▶ _Records provided_
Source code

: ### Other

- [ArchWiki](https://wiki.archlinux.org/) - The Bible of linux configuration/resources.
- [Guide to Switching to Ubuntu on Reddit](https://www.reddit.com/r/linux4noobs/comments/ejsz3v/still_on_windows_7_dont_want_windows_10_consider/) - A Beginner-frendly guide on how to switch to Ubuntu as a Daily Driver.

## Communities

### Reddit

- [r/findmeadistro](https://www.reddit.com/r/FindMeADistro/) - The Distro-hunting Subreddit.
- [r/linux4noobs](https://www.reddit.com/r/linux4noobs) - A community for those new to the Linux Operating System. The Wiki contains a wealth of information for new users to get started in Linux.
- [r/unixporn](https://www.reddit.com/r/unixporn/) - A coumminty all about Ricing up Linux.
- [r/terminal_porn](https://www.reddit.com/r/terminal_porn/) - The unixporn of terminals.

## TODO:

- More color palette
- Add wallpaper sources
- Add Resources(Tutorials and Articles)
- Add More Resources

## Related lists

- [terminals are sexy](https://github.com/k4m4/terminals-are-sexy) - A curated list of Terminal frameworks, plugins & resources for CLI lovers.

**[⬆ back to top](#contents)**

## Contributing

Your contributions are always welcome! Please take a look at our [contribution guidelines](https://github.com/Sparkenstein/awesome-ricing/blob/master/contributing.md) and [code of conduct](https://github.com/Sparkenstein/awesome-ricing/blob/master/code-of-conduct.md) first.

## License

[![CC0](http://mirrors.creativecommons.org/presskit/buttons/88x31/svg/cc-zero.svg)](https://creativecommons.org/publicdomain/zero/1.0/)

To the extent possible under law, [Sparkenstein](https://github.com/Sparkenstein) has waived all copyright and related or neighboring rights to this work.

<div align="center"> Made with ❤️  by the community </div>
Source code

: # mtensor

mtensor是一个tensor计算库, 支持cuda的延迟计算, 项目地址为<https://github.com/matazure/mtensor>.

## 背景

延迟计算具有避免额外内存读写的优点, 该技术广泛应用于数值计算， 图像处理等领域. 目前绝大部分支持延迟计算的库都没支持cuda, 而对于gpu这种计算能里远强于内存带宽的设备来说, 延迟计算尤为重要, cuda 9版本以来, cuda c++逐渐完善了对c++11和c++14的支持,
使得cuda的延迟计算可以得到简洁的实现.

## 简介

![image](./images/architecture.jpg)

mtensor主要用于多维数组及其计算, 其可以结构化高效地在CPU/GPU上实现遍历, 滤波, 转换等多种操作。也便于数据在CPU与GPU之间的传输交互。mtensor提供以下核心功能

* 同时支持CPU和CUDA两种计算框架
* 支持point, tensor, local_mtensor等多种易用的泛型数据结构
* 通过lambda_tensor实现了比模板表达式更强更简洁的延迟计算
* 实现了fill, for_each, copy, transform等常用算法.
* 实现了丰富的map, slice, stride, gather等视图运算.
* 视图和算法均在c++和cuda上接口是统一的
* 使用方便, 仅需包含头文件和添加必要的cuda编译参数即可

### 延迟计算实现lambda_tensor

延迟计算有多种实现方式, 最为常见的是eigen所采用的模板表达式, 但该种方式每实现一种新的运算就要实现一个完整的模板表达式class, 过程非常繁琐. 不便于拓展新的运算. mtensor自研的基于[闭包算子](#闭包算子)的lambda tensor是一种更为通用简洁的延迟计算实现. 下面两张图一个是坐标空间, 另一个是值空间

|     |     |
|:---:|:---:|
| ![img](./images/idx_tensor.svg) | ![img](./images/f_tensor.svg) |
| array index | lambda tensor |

▶ _Task brief_
Please repeat every record above word for word.

▶ _Solved problem_
Source code

: ### Other

- [ArchWiki](https://wiki.archlinux.org/) - The Bible of linux configuration/resources.
- [Guide to Switching to Ubuntu on Reddit](https://www.reddit.com/r/linux4noobs/comments/ejsz3v/still_on_windows_7_dont_want_windows_10_consider/) - A Beginner-frendly guide on how to switch to Ubuntu as a Daily Driver.

## Communities

### Reddit

- [r/findmeadistro](https://www.reddit.com/r/FindMeADistro/) - The Distro-hunting Subreddit.
- [r/linux4noobs](https://www.reddit.com/r/linux4noobs) - A community for those new to the Linux Operating System. The Wiki contains a wealth of information for new users to get started in Linux.
- [r/unixporn](https://www.reddit.com/r/unixporn/) - A coumminty all about Ricing up Linux.
- [r/terminal_porn](https://www.reddit.com/r/terminal_porn/) - The unixporn of terminals.

## TODO:

- More color palette
- Add wallpaper sources
- Add Resources(Tutorials and Articles)
- Add More Resources

## Related lists

- [terminals are sexy](https://github.com/k4m4/terminals-are-sexy) - A curated list of Terminal frameworks, plugins & resources for CLI lovers.

**[⬆ back to top](#contents)**

## Contributing

Your contributions are always welcome! Please take a look at our [contribution guidelines](https://github.com/Sparkenstein/awesome-ricing/blob/master/contributing.md) and [code of conduct](https://github.com/Sparkenstein/awesome-ricing/blob/master/code-of-conduct.md) first.

## License

[![CC0](http://mirrors.creativecommons.org/presskit/buttons/88x31/svg/cc-zero.svg)](https://creativecommons.org/publicdomain/zero/1.0/)

To the extent possible under law, [Sparkenstein](https://github.com/Sparkenstein) has waived all copyright and related or neighboring rights to this work.

<div align="center"> Made with ❤️  by the community </div>
Source code

: # mtensor

mtensor是一个tensor计算库, 支持cuda的延迟计算, 项目地址为<https://github.com/matazure/mtensor>.

## 背景

延迟计算具有避免额外内存读写的优点, 该技术广泛应用于数值计算， 图像处理等领域. 目前绝大部分支持延迟计算的库都没支持cuda, 而对于gpu这种计算能里远强于内存带宽的设备来说, 延迟计算尤为重要, cuda 9版本以来, cuda c++逐渐完善了对c++11和c++14的支持,
使得cuda的延迟计算可以得到简洁的实现.

## 简介

![image](./images/architecture.jpg)

mtensor主要用于多维数组及其计算, 其可以结构化高效地在CPU/GPU上实现遍历, 滤波, 转换等多种操作。也便于数据在CPU与GPU之间的传输交互。mtensor提供以下核心功能

* 同时支持CPU和CUDA两种计算框架
* 支持point, tensor, local_mtensor等多种易用的泛型数据结构
* 通过lambda_tensor实现了比模板表达式更强更简洁的延迟计算
* 实现了fill, for_each, copy, transform等常用算法.
* 实现了丰富的map, slice, stride, gather等视图运算.
* 视图和算法均在c++和cuda上接口是统一的
* 使用方便, 仅需包含头文件和添加必要的cuda编译参数即可

### 延迟计算实现lambda_tensor

延迟计算有多种实现方式, 最为常见的是eigen所采用的模板表达式, 但该种方式每实现一种新的运算就要实现一个完整的模板表达式class, 过程非常繁琐. 不便于拓展新的运算. mtensor自研的基于[闭包算子](#闭包算子)的lambda tensor是一种更为通用简洁的延迟计算实现. 下面两张图一个是坐标空间, 另一个是值空间

|     |     |
|:---:|:---:|
| ![img](./images/idx_tensor.svg) | ![img](./images/f_tensor.svg) |
| array index | lambda tensor |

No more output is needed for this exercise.